**PROBLEM DETAILS:**
Write out every line below word for word, leaving out the pictures.

**Page images and extracted text:**
━━━━━━━━━━━━━━━━━━━━━━━━━━━━━━
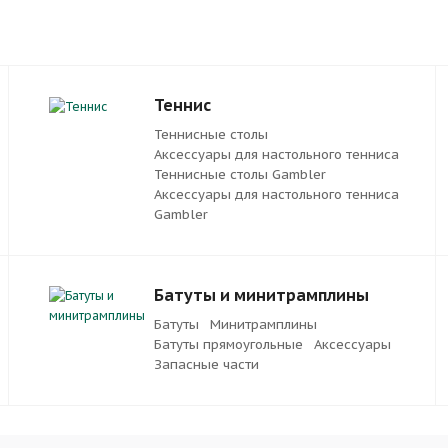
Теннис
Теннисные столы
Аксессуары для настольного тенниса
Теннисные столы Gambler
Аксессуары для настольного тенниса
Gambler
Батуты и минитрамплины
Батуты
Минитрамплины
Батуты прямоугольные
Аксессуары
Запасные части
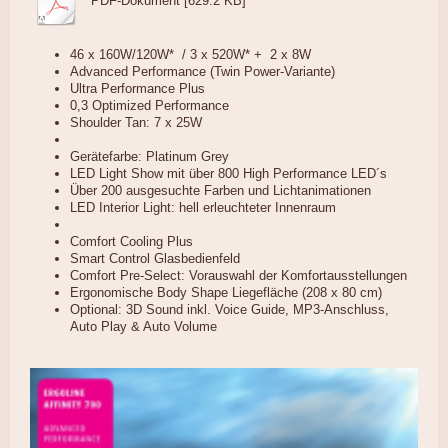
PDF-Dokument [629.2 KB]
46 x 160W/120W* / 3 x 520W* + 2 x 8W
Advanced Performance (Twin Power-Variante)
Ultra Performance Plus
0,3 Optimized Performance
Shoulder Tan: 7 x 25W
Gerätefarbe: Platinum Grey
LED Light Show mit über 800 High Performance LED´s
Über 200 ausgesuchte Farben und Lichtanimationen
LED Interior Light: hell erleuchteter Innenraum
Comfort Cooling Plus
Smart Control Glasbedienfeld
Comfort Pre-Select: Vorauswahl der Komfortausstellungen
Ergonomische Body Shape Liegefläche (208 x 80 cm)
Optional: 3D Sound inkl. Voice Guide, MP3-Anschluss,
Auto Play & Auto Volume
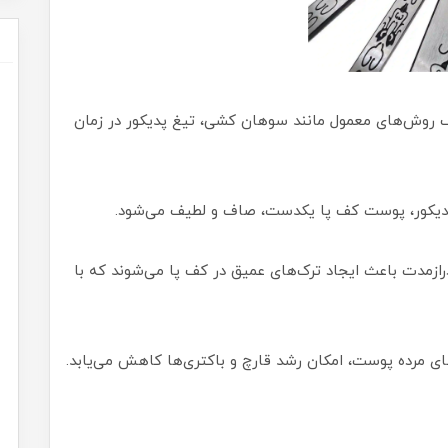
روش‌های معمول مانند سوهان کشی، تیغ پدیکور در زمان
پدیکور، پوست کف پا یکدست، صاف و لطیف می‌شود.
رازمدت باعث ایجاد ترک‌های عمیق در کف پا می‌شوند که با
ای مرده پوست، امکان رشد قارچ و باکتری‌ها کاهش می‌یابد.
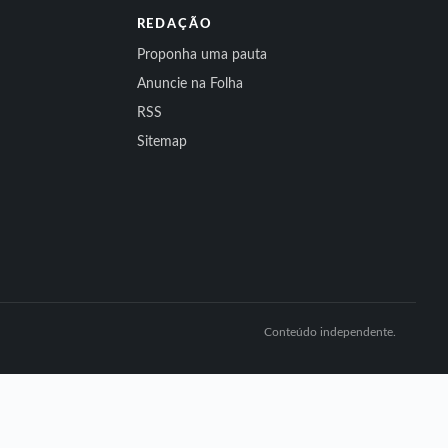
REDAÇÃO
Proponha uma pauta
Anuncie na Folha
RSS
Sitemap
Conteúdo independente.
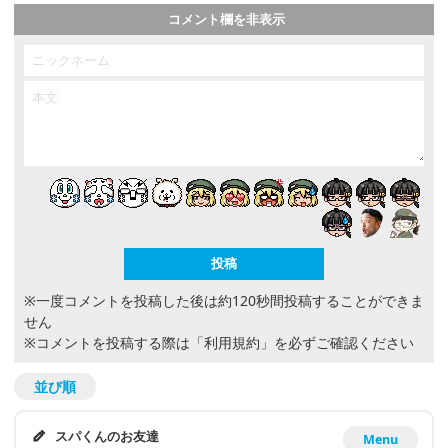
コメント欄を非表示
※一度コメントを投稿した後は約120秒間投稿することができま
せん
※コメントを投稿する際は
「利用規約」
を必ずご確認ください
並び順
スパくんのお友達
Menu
━━━━━━━━━━━━━━━━━━━━━━━━━━━━━━
**PROBLEM SOLUTION:**
Теннис
Теннисные столы
Аксессуары для настольного тенниса
Теннисные столы Gambler
Аксессуары для настольного тенниса
Gambler
Батуты и минитрамплины
Батуты
Минитрамплины
Батуты прямоугольные
Аксессуары
Запасные части
PDF-Dokument [629.2 KB]
46 x 160W/120W* / 3 x 520W* + 2 x 8W
Advanced Performance (Twin Power-Variante)
Ultra Performance Plus
0,3 Optimized Performance
Shoulder Tan: 7 x 25W
Gerätefarbe: Platinum Grey
LED Light Show mit über 800 High Performance LED´s
Über 200 ausgesuchte Farben und Lichtanimationen
LED Interior Light: hell erleuchteter Innenraum
Comfort Cooling Plus
Smart Control Glasbedienfeld
Comfort Pre-Select: Vorauswahl der Komfortausstellungen
Ergonomische Body Shape Liegefläche (208 x 80 cm)
Optional: 3D Sound inkl. Voice Guide, MP3-Anschluss,
Auto Play & Auto Volume
روش‌های معمول مانند سوهان کشی، تیغ پدیکور در زمان
پدیکور، پوست کف پا یکدست، صاف و لطیف می‌شود.
رازمدت باعث ایجاد ترک‌های عمیق در کف پا می‌شوند که با
ای مرده پوست، امکان رشد قارچ و باکتری‌ها کاهش می‌یابد.
REDAÇÃO
Proponha uma pauta
Anuncie na Folha
RSS
Sitemap
Conteúdo independente.
コメント欄を非表示
※一度コメントを投稿した後は約120秒間投稿することができま
せん
※コメントを投稿する際は
「利用規約」
を必ずご確認ください
並び順
スパくんのお友達
Menu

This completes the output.